The morning after the mainshock, a 6.5 magnitude aftershock hit the city of Rasht, causing a dam to break and creating a large flood and landslide, flooding and wiping out huge swaths of farmland. Other landslides also made many roads unusable, with one landslide next to Rudbar moving up to 20 million cubic meters of land. There were at least 223 landslides recorded within a 11.3 km2 area with a total volume of 380,000,000 m3. The earthquake was one of the strongest recorded in the densely populated region of the Alborz mountains.

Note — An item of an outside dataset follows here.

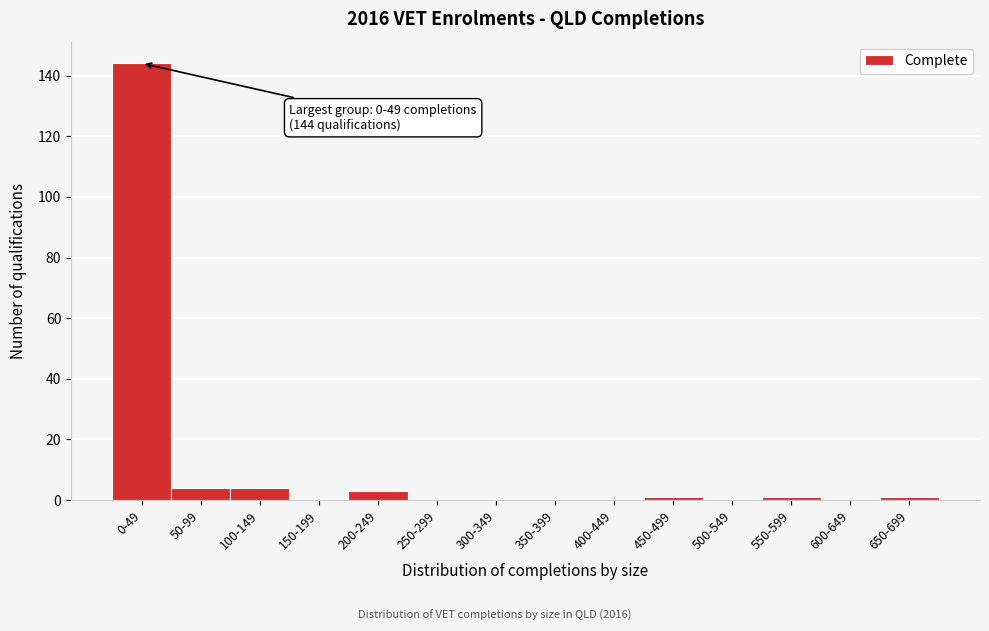

Reading left to right, transcribe all the data shown in this chart.

0-49=144	50-99=4	100-149=4	150-199=0	200-249=3	250-299=0	300-349=0	350-399=0	400-449=0	450-499=1	500-549=0	550-599=1	600-649=0	650-699=1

Damage was extreme in the cities of Manjil, and Rudbar; Khalkhal and Nowshahr also recorded significant damage. In Tehran, the damage was slight. Soil liquefaction also caused extensive damage in an area of about 80 km to the northeast of the earthquake's epicenter, ruining irrigation canals, pipelines, and splitting pavements apart. Water wells were also filled with boiled sand. In some of the smaller, hard-to-reach towns in the Alborz mountains, there were no survivors and no house was left standing. Most buildings destroyed were unreinforced masonry buildings, or UMBs, buildings made out of unsupported brick, cinderblock or other masonry elements which will collapse during strong earthquakes like the Iran earthquake.

==Tsunami==
The earthquake was accompanied by a small, localized tsunami in the Caspian Sea. The waves were reported to reach 2 meters (6.5 ft) and inundated up to 1 kilometer (0.6 miles) inland. Presumably, an underwater landslide contributed to the notable tsunami, taking place on the steep shores of the continental shelf in the area. Although there were no reported casualties or severe damage in the wake of the tsunami, it reaffirmed the existence of a tsunami in the Caspian Sea and suggested that an underwater landslide that could be caused by an earthquake near the area could cause a life-threatening and potent tsunami.

==Aftermath and relief efforts==
The earthquake took place as Iran was recovering from the Iran-Iraq war that ended just two years prior. Due to anti-American sentiment in Iran at the time, with the earthquake taking place just 10 years after the Iranian Revolution, Iranians initially did not want to accept help from the United States and other western countries, but they were not in a position to launch an extensive relief effort on their own. The Iranian government and the governments that responded to the earthquake issued over 2,900 tents for the unhoused and camps for hundreds of thousands of people affected by the disaster. 170,000 blankets were also sent in to protect Iranians from the cold.

An unusual outbreak of acute renal failure (ARF) occurred in the aftermath of the earthquake, with the number of victims needing dialysis support rising to 156, with a mortality rate of 14 percent. Patients with ARF were more severely injured and usually had nerve damage, elevated muscle enzymes, and abnormal urinalysis.

==Use in media==
Iranian director Abbas Kiarostami fictionally incorporated the earthquake and its effects on northern Iran into multiple films of his. In And Life Goes On (1992), a director and his son search for child actors from a previous Kiarostami film; Where Is the Friend's Home? (1986), which was shot in a city that, by the time of the second film's production, is recovering from the earthquake. Kiarostami's next film Through the Olive Trees (1994) follows a film crew as they shoot scenes from Life, and Nothing More...; in one of these scenes a man discusses his marriage having taken place a day after the earthquake. Critics and scholars often refer to these three films as the Koker trilogy, and rank them among the director's finest works.